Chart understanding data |
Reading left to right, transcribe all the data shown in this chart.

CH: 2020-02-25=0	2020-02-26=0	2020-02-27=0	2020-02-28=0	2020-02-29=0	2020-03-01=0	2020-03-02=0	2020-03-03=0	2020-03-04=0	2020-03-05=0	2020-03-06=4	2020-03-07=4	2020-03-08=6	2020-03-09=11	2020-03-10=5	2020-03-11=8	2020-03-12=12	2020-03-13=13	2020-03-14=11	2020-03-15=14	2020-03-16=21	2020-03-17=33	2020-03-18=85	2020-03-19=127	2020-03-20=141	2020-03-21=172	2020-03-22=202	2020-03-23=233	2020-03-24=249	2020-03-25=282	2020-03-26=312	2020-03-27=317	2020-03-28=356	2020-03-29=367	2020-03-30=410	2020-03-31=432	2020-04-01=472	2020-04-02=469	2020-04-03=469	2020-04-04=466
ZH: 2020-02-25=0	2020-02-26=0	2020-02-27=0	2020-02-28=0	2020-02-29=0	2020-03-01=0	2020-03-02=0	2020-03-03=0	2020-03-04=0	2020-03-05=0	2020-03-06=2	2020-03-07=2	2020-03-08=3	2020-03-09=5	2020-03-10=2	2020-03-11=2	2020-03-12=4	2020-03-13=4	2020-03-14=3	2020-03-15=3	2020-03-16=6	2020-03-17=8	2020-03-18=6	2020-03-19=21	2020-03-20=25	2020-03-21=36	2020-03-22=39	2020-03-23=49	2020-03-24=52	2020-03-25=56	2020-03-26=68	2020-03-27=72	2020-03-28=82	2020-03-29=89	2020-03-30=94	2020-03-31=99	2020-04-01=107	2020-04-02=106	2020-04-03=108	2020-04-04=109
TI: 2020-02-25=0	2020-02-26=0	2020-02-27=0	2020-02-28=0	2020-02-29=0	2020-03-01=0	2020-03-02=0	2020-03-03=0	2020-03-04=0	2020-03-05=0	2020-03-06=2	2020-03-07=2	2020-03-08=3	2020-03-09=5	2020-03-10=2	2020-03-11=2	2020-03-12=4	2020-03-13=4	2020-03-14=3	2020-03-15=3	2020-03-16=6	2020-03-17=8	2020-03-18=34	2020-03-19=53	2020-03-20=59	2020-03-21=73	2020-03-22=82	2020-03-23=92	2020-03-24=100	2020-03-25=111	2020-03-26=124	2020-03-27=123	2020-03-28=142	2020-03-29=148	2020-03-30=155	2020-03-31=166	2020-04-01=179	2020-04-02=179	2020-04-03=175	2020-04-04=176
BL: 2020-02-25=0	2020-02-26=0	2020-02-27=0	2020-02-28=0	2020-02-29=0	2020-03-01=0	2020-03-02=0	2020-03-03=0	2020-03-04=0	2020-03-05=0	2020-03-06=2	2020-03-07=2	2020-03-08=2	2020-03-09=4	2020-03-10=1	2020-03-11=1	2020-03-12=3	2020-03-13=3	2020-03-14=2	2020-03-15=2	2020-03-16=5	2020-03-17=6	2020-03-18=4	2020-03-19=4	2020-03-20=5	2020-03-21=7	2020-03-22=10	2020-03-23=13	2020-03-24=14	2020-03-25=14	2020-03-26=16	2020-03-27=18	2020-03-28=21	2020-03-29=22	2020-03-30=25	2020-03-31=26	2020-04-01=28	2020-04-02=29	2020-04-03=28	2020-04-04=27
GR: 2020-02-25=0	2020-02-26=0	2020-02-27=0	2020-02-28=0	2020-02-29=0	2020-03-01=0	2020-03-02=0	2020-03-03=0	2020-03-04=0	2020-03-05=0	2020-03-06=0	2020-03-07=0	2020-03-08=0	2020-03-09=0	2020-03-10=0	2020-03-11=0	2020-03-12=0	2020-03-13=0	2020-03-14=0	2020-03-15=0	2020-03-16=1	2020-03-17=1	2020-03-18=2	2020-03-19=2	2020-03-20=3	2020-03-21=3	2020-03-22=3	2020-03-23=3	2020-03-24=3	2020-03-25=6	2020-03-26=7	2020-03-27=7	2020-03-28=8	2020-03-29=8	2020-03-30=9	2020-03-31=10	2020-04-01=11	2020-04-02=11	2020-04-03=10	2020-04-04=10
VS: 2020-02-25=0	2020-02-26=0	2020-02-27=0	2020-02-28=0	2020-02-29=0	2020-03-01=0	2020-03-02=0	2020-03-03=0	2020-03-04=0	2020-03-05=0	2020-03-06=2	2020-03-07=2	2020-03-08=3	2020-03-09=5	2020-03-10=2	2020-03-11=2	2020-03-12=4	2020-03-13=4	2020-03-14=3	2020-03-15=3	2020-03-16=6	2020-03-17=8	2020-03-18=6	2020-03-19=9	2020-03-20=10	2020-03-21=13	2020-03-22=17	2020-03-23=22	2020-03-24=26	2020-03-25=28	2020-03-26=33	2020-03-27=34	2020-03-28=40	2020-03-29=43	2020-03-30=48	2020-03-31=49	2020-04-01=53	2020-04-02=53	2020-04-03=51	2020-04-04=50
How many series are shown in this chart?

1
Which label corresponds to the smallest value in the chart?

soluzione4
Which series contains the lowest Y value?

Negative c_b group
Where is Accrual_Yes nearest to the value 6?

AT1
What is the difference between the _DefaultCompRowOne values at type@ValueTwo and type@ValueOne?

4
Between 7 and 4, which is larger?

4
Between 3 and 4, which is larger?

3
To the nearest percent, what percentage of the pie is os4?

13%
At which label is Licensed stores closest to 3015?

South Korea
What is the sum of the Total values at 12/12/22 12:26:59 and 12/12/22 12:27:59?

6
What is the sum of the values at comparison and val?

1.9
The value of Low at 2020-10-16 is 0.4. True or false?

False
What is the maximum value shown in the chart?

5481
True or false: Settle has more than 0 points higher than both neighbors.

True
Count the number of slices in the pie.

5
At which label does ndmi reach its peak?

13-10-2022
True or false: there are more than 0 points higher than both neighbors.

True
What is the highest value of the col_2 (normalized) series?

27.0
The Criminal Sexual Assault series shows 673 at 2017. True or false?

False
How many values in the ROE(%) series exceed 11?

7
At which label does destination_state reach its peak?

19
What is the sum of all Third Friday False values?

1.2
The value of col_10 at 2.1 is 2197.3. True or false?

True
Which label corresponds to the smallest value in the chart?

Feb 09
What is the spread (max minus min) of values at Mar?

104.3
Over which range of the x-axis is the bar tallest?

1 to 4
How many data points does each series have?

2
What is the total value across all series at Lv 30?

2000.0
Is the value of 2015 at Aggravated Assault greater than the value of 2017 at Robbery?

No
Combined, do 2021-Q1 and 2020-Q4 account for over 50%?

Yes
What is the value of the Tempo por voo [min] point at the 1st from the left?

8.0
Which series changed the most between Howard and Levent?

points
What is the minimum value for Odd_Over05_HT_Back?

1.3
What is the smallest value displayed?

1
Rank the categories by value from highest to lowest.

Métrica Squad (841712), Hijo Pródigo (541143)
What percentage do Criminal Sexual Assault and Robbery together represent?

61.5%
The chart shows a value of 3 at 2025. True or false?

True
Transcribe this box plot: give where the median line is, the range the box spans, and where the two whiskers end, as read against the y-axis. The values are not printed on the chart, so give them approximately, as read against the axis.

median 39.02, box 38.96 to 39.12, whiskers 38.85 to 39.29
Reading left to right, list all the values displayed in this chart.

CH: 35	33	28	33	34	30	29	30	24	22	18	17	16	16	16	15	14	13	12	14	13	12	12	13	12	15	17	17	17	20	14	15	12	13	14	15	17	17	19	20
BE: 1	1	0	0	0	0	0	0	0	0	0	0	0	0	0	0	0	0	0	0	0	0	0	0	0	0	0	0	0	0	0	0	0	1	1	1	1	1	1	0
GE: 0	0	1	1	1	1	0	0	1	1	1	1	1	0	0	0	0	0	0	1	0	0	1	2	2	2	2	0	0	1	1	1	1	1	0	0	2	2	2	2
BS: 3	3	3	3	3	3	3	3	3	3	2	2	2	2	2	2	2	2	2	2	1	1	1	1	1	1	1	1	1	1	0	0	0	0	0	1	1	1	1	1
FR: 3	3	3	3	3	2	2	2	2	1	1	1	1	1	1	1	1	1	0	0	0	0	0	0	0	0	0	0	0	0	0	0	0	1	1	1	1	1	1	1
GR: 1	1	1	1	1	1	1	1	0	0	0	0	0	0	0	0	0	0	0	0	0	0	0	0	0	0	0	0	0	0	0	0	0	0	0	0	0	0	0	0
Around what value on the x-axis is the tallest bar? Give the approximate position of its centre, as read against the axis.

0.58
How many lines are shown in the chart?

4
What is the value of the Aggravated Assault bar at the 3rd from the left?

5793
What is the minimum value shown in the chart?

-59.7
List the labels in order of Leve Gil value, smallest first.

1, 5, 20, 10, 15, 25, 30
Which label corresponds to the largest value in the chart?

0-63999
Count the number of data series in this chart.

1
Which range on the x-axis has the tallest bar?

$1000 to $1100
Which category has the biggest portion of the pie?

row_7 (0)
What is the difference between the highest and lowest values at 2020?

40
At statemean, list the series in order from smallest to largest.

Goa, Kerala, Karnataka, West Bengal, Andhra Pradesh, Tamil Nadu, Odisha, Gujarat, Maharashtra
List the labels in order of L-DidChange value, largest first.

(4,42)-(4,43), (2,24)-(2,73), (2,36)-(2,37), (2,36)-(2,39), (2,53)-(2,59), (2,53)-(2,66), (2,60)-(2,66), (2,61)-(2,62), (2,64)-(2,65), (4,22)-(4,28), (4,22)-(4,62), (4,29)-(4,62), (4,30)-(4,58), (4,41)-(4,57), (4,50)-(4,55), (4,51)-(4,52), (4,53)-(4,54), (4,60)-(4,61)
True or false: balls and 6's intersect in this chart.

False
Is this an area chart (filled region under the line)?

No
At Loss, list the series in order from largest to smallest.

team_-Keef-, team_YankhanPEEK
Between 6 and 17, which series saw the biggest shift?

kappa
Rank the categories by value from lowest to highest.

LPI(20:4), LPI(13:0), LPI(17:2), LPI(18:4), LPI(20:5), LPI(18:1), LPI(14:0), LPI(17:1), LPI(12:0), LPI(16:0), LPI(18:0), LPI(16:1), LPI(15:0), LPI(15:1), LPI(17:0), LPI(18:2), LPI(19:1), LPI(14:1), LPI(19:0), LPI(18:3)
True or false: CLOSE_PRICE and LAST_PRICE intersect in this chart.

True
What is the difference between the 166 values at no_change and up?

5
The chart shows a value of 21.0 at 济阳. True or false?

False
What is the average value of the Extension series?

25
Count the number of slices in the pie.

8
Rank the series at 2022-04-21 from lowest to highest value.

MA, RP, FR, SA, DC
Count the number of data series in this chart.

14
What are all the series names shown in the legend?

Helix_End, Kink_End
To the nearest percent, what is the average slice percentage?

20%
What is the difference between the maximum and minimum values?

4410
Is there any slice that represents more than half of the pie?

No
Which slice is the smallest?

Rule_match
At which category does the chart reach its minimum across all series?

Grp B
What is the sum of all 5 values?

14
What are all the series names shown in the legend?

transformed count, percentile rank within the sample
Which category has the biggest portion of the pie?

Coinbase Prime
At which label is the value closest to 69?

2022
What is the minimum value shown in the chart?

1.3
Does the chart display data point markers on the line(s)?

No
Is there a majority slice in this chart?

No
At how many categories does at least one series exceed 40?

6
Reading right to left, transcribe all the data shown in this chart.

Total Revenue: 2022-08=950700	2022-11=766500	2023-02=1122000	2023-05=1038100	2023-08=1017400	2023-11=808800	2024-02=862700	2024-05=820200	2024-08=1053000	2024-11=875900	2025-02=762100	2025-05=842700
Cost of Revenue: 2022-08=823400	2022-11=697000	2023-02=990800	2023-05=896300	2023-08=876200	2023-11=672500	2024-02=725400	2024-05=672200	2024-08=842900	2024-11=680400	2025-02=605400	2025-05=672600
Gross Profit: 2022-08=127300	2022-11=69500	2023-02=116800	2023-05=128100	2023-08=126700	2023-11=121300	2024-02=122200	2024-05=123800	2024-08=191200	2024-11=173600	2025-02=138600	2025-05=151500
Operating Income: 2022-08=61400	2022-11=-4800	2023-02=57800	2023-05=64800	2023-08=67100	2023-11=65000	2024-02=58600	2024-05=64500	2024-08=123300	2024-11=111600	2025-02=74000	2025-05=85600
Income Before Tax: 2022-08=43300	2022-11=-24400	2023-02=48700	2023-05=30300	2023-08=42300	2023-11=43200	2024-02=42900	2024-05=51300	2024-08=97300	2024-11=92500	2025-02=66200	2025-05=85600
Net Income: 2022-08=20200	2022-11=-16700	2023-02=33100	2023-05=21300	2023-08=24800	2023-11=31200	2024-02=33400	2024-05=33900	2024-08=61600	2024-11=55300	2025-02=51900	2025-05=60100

ACTIVITY | Repeat the lines in the records above without any change, from the line with "Goa, Kerala, Karnataka, West" up to and including the line with "True or false: CLOSE_PRICE".

ANSWER BOX |
Goa, Kerala, Karnataka, West Bengal, Andhra Pradesh, Tamil Nadu, Odisha, Gujarat, Maharashtra
List the labels in order of L-DidChange value, largest first.

(4,42)-(4,43), (2,24)-(2,73), (2,36)-(2,37), (2,36)-(2,39), (2,53)-(2,59), (2,53)-(2,66), (2,60)-(2,66), (2,61)-(2,62), (2,64)-(2,65), (4,22)-(4,28), (4,22)-(4,62), (4,29)-(4,62), (4,30)-(4,58), (4,41)-(4,57), (4,50)-(4,55), (4,51)-(4,52), (4,53)-(4,54), (4,60)-(4,61)
True or false: balls and 6's intersect in this chart.

False
Is this an area chart (filled region under the line)?

No
At Loss, list the series in order from largest to smallest.

team_-Keef-, team_YankhanPEEK
Between 6 and 17, which series saw the biggest shift?

kappa
Rank the categories by value from lowest to highest.

LPI(20:4), LPI(13:0), LPI(17:2), LPI(18:4), LPI(20:5), LPI(18:1), LPI(14:0), LPI(17:1), LPI(12:0), LPI(16:0), LPI(18:0), LPI(16:1), LPI(15:0), LPI(15:1), LPI(17:0), LPI(18:2), LPI(19:1), LPI(14:1), LPI(19:0), LPI(18:3)
True or false: CLOSE_PRICE and LAST_PRICE intersect in this chart.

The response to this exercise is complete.